I will eventually be able to share my sermon with you. There will be a video of it on our church's website and there will also be a recording made for the radio program that airs weekly on a local Christian radio show. Jeff took some pictures for you- these are staged. Would have been a little strange to be posing for pictures while giving the sermon! But I did try and go through what I had been doing during my sermon for the sake of realism...
It went well. I will say that church has never gone faster for me. The morning flew by.
First service always has a smaller crowd and a more intimate feel. Perfect for the first delivery. I stayed behind the music stand and I think I did a good job of reading but also looking up and connecting with the congregation. I didn't always go with what was written on my paper- some of the bits that were more story telling were "off script."
I know I connected emotionally with a lot of people- I could tell by their faces as I spoke. It was interesting to watch the faces and see when people would fade out and when they really listened and when they were purposefully looking at me to cheer me on!
The topic of the sermon... well, I'm not a very "topical" person so it's hard for me to pinpoint it. I was telling my story of how I came to be involved and how my involvement has grown and changed and what being really connected in and involved at my church means to me. I focused on using Time, Talent, and Treasure as a way to make God's love actionable.
And just as I am quite gifted at being rather wordy here on the blog, I'm quite capable of talking for a long time, too. I clocked in at just over 23 minutes- which is the exact time that is ideal for editing for the radio show.
After each service, I received fantastic support and love from my church family. People I know as good friends hugged me and praised me. People that I greet each week but don't know well went out of their way to thank me for the message. Some of the things people said to me meant a lot- like hearing that I was a really good storyteller or being told that my friend was proud of me (said as she hugged me tightly). Shared an emotional hug from my father-in-law; I was touched because I knew he was proud of me.
But what I wanted most of all was a hug from my husband. And I got it and more- I know he was proud of me and that he appreciated what I had to say in my sermon.
My husband was proud of me.
I was nervous. But I was also excited and I felt very purposeful. I knew why I was there and I knew the message that God had given me to deliver. When I had been working on writing my sermon, I had all kinds of ideas that went nowhere when I sat down to write. One Sunday, during a sermon, I got the loud and clear message that I needed to share my own story. Thankfully, I carry a notebook with me and was able to start jotting down what eventually became the outline.
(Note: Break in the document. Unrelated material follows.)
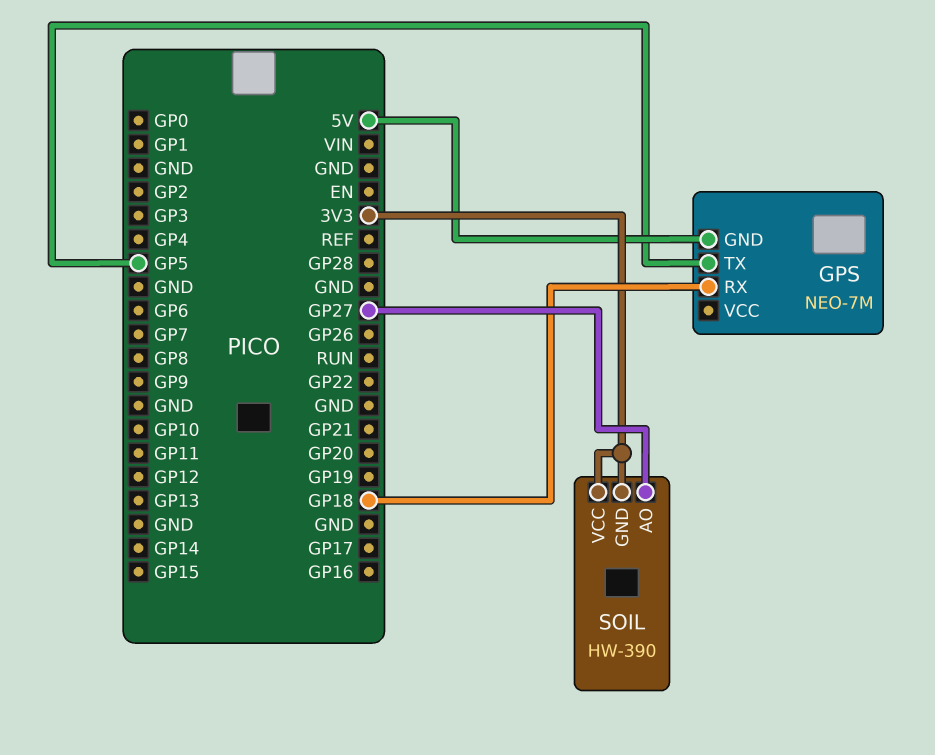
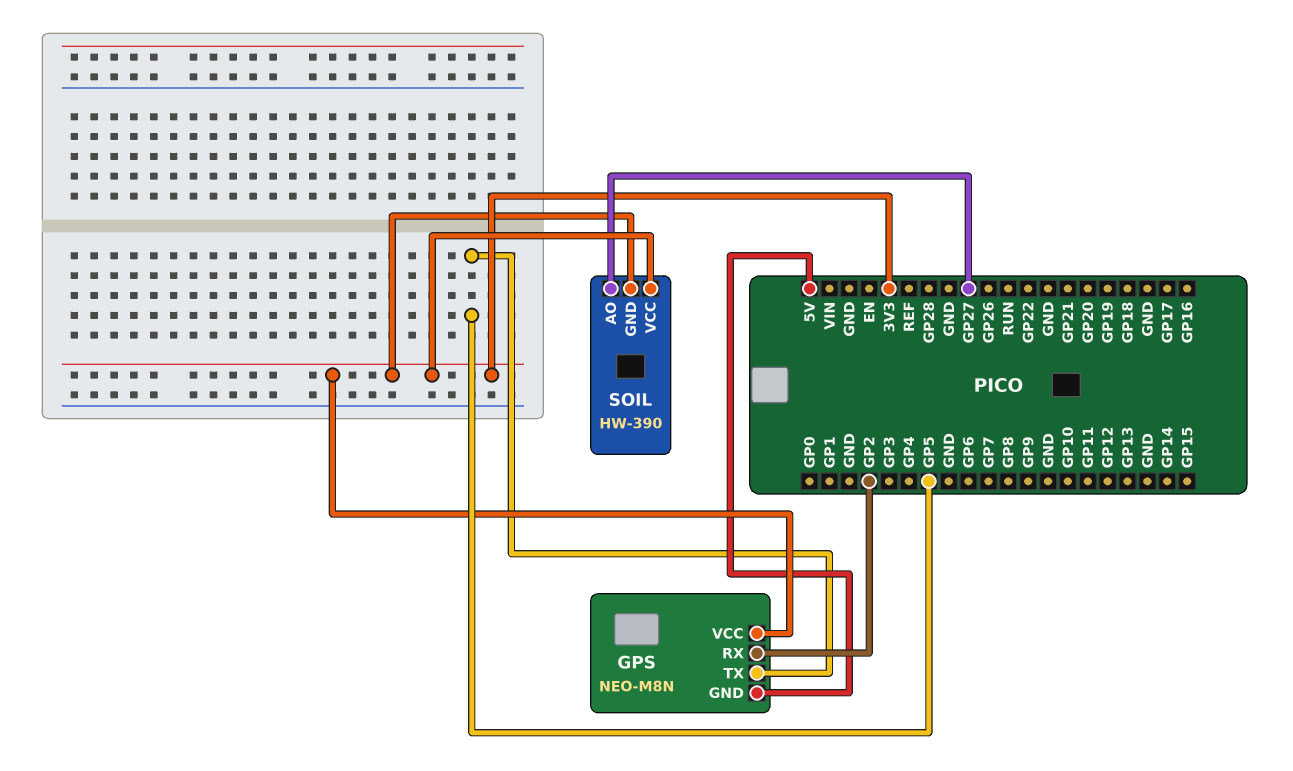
GPS: NEO-7M -> NEO-M8N
GPS pin RX: GP18 -> GP2
GPS pin VCC: none -> 3V3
As soon as I could get to my computer... I prayed and opened myself up and I wrote and wrote and wrote. I didn't change a lot from that first rough draft that I'd sent to my pastor to review. I didn't rehearse my sermon a lot or read it over and over and over. I went in and shared the message I was intended to share. I was honest and genuine in everything that I said and shared- just as I am here on the blog.
I enjoyed the experience and I know that I am still processing what it all means to my connection to God and to my church and to my friends and family. Oh, and Jeff did sneak in one picture during my sermon...
Psssst... those are my brand new, size 12 capris that I just bought. They have this awesome "comfort fit waistband" (Lee) that prevents them from gapping when I lean forward or squat down and the waistband doesn't flip over when I sit.